Eine aktuelle Studie der Paracelsus-Elena-Klinik in Kassel mit über 300 sehr schwer betroffenen RLS-Patienten konnte zu Beginn des Jahres 2014 zeigen, dass ein Kombinationspräparat mit den Opiaten Oxycodon und Naloxon (Targin®) die Beschwerden auch dann noch deutlich zurückdrängen kann, wenn die herkömmliche Behandlung versagt hat.

Keine Therapie ohne vorhergehenden Eisen-Check!

Bevor Ihr Arzt jedoch eine Therapie gegen RLS beginnt, sollte er Ihre Eisenwerte überprüfen lassen. Amerikanischen Medizinern war erstmals im Jahr 1998 aufgefallen, dass Patienten mit einem Eisenmangel unter besonders starken RLS-Symptomen litten. Im Jahr 2009 haben Forscher der Universität Göteborg diesen neuen Therapieansatz erfolgreich getestet. Jeweils 60 RLS-Patienten erhielten entweder eine Eiseninfusion oder zur Kontrolle lediglich eine Kochsalzlösung. In der Eisen-Gruppe hatten sich die Beschwerden nach sieben Wochen um 71 Prozent gebessert, in der Kontrollgruppe nur um 35 Prozent.

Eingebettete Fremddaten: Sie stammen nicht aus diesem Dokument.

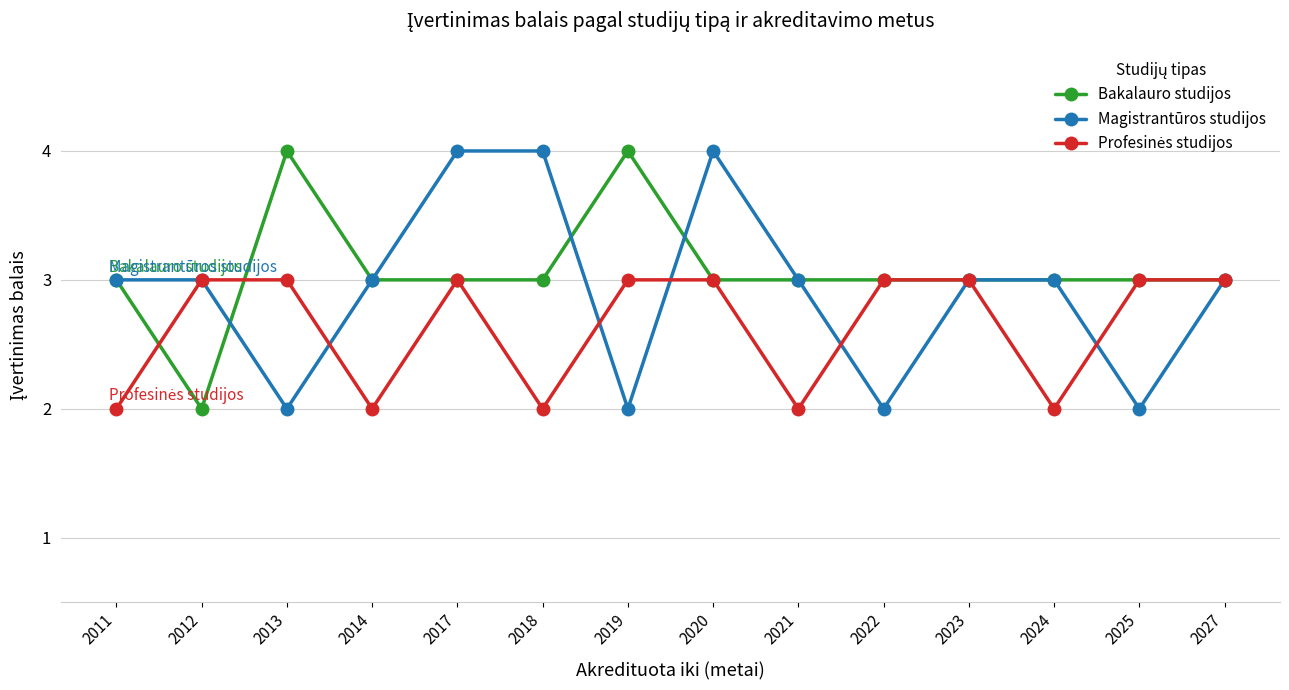

What is the greatest value displayed?

4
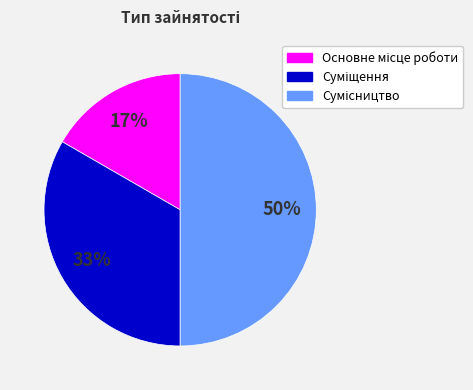

To the nearest percent, what is the average slice percentage?

33%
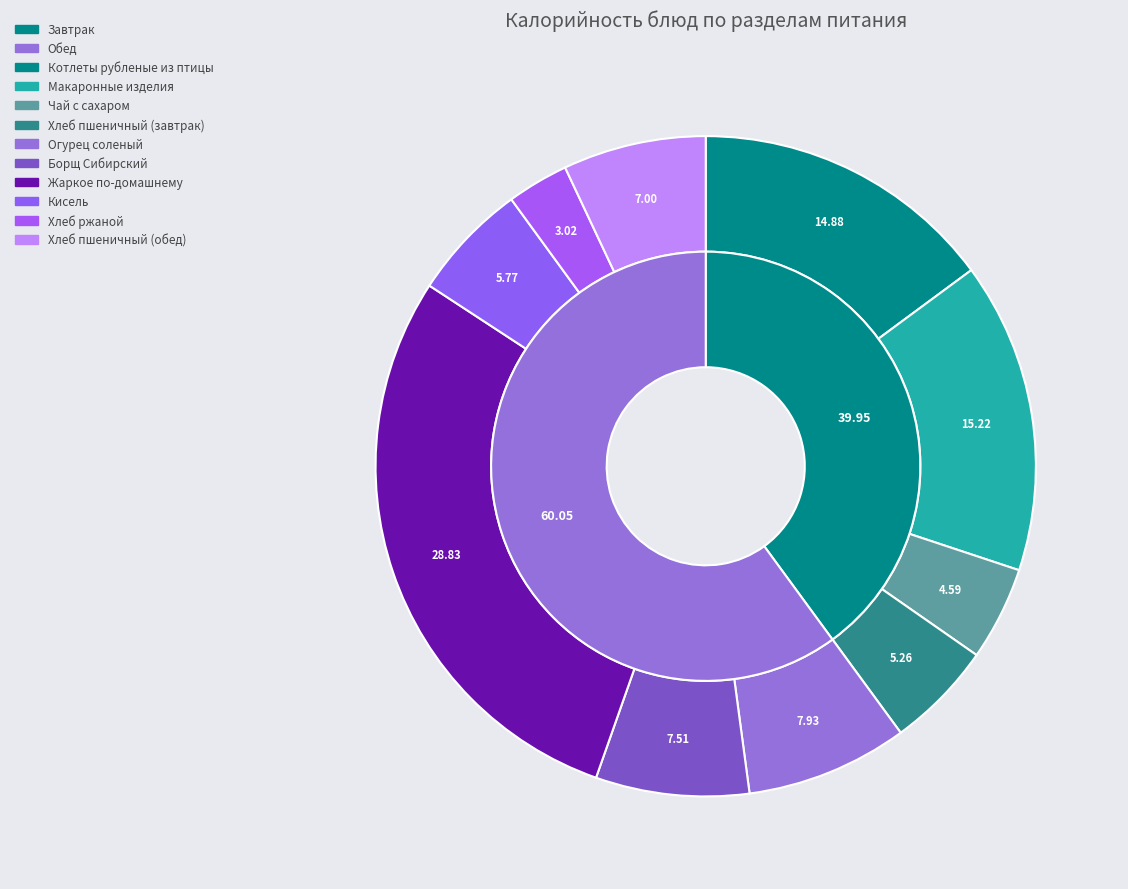

To the nearest percent, what portion does Чай с сахаром represent?

5%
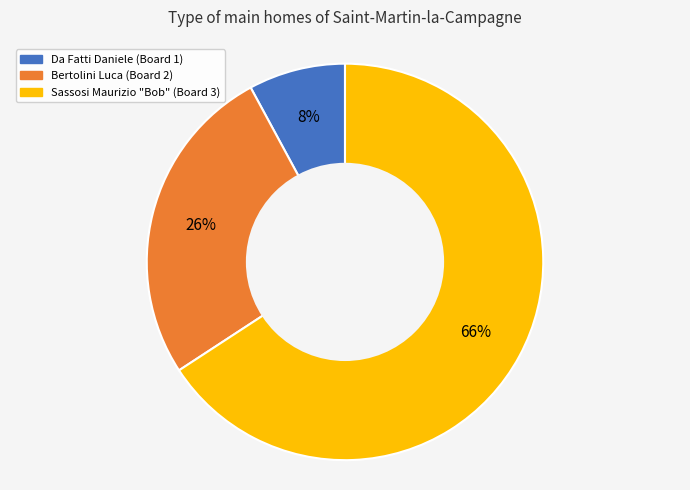

Is there a majority slice in this chart?

Yes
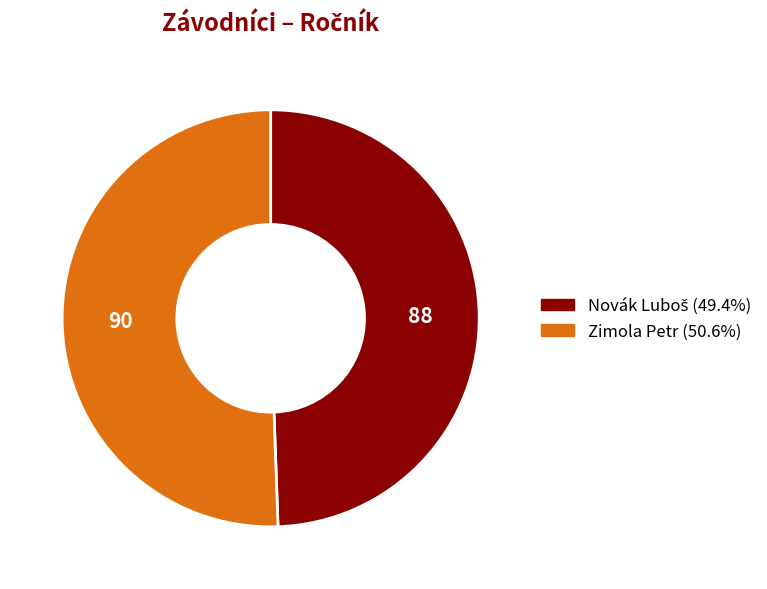

How many slices are in this pie chart?

2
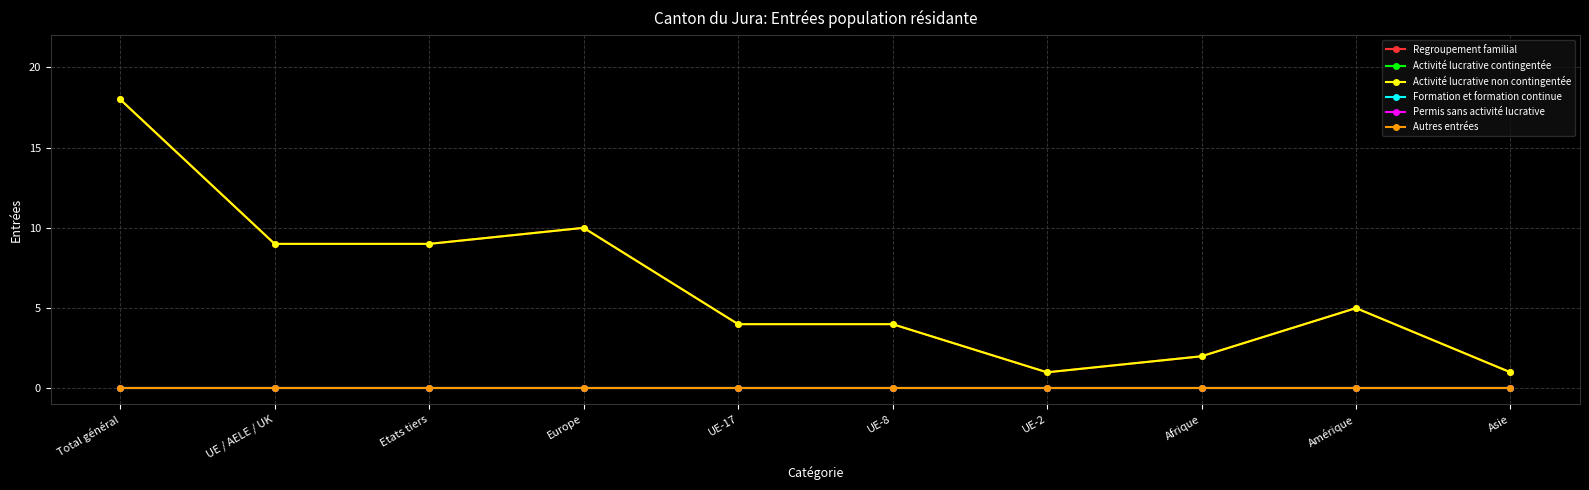

What is the difference between the Activité lucrative non contingentée values at Amérique and UE-8?

1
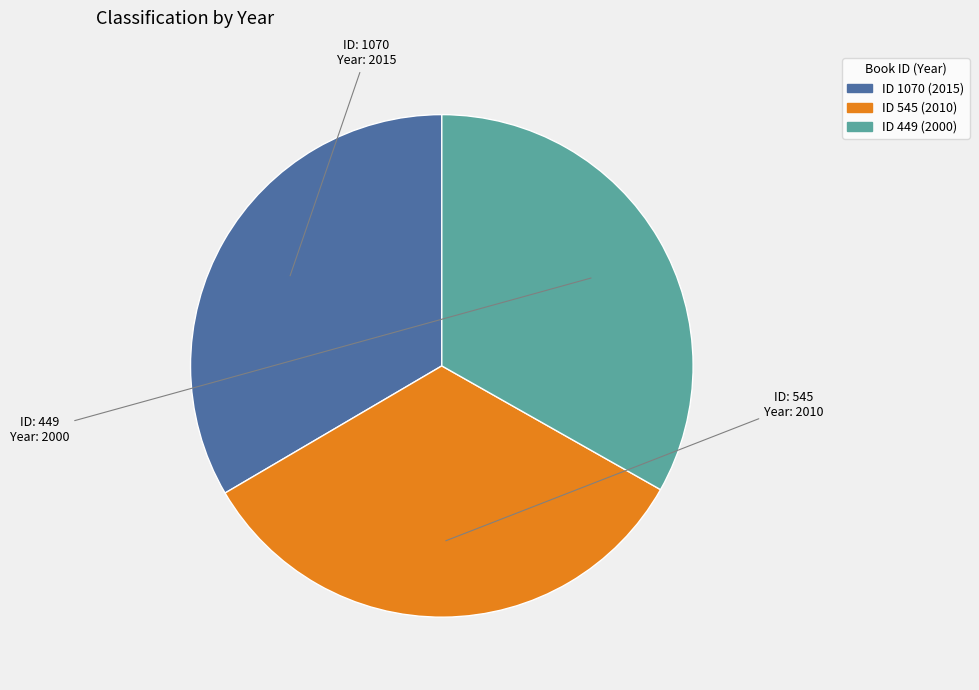

Is there any slice that represents more than half of the pie?

No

Ihr Arzt darf jedoch keinesfalls nur den üblichen Eisen-Serumwert bestimmen. Entscheidend ist der Wert des „Speichereisens“, der Ferritin-Wert. Ferritin ist ein Transportprotein, an das der größte Teil des Körpereisens gebunden ist. Wenn Ihr Ferritin-Wert unter 50 μg/l liegt, ist eine Eisen-Therapie angezeigt. Das gilt auch, wenn der Serum- Eisenwert (ein Maß für das ungebundene Eisen im Blut) noch normal ist. Denn selbst in diesen Fällen können die wichtigen Eisenspeicher Ihres Körpers bereits erschöpft sein. Fragen Sie also gezielt nach, welcher Wert gemeint ist, wenn Ihr Arzt behauptet: „Ihr Eisenwert ist normal.“

Geeignete Vitalstoffe bei Restless-Legs

  • Eisen (unter ärztlicher Aufsicht)
  • Folsäure (ca. 1 mg täglich)
  • Vitamin B12 (ca. 1 μg täglich)

Neben Eisen sorgen auch Folsäure und Vitamin B12 für eine bessere Dopamin-Wirkung im Gehirn. Diese Vitalstoffe sind daher ebenfalls eine wichtige Ergänzung zur schulmedizinischen Therapie.